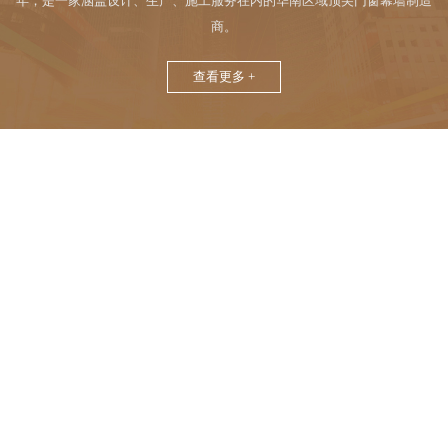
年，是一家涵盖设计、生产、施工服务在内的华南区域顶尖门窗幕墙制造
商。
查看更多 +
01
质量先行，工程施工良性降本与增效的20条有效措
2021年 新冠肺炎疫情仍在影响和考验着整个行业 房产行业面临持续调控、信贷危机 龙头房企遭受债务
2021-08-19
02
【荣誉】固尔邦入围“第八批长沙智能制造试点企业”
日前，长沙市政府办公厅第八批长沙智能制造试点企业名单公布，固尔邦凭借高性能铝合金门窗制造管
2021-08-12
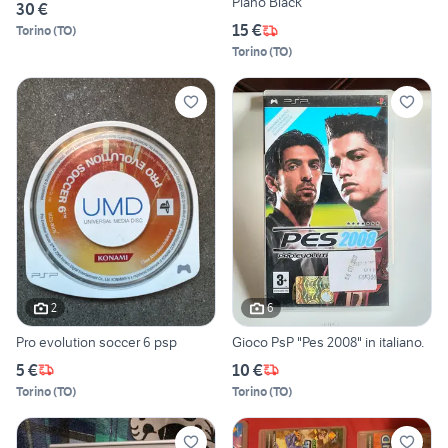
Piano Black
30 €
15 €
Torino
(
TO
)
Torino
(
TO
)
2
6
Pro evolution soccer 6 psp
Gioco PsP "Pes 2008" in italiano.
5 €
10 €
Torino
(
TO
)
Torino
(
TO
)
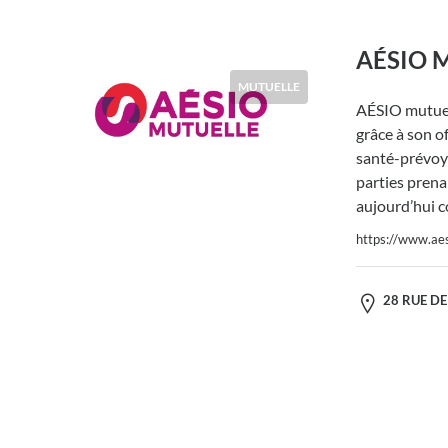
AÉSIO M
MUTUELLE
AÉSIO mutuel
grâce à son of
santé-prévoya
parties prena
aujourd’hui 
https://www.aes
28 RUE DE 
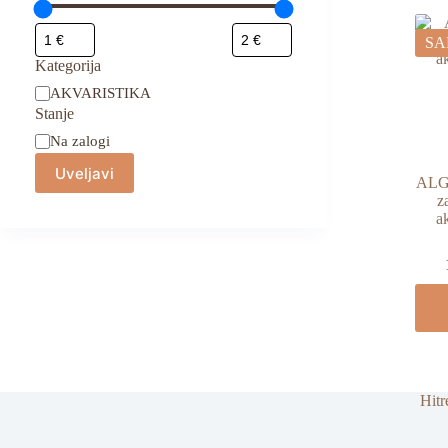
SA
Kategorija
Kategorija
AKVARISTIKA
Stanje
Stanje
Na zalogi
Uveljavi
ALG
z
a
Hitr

--

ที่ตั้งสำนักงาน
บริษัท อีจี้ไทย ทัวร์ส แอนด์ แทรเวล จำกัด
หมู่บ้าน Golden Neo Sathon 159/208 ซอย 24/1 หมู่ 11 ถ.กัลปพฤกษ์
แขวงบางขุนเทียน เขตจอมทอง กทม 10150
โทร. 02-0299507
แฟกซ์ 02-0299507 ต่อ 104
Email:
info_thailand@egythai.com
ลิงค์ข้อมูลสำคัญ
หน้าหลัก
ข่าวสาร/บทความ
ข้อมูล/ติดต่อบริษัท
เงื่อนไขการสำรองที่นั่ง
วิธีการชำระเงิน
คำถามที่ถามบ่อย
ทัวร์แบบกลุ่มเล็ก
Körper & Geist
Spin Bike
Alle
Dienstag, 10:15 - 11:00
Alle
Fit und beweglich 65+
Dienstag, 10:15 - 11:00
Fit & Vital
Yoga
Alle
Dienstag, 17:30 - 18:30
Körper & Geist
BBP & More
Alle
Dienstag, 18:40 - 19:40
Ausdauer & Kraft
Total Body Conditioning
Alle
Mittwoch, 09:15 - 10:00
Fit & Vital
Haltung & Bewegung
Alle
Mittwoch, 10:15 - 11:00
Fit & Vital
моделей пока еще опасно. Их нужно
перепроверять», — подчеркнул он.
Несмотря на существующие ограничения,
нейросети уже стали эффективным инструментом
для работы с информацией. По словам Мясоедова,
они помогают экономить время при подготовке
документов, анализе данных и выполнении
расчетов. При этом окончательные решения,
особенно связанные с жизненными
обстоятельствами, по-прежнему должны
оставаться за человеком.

Work request:
Return a word-for-word copy of the lines above from the one holding "Mittwoch, 10:15 - 11:00" through the one holding "оставаться за человеком.", with both of them included and nothing besides.

Result:
Mittwoch, 10:15 - 11:00
Fit & Vital
моделей пока еще опасно. Их нужно
перепроверять», — подчеркнул он.
Несмотря на существующие ограничения,
нейросети уже стали эффективным инструментом
для работы с информацией. По словам Мясоедова,
они помогают экономить время при подготовке
документов, анализе данных и выполнении
расчетов. При этом окончательные решения,
особенно связанные с жизненными
обстоятельствами, по-прежнему должны
оставаться за человеком.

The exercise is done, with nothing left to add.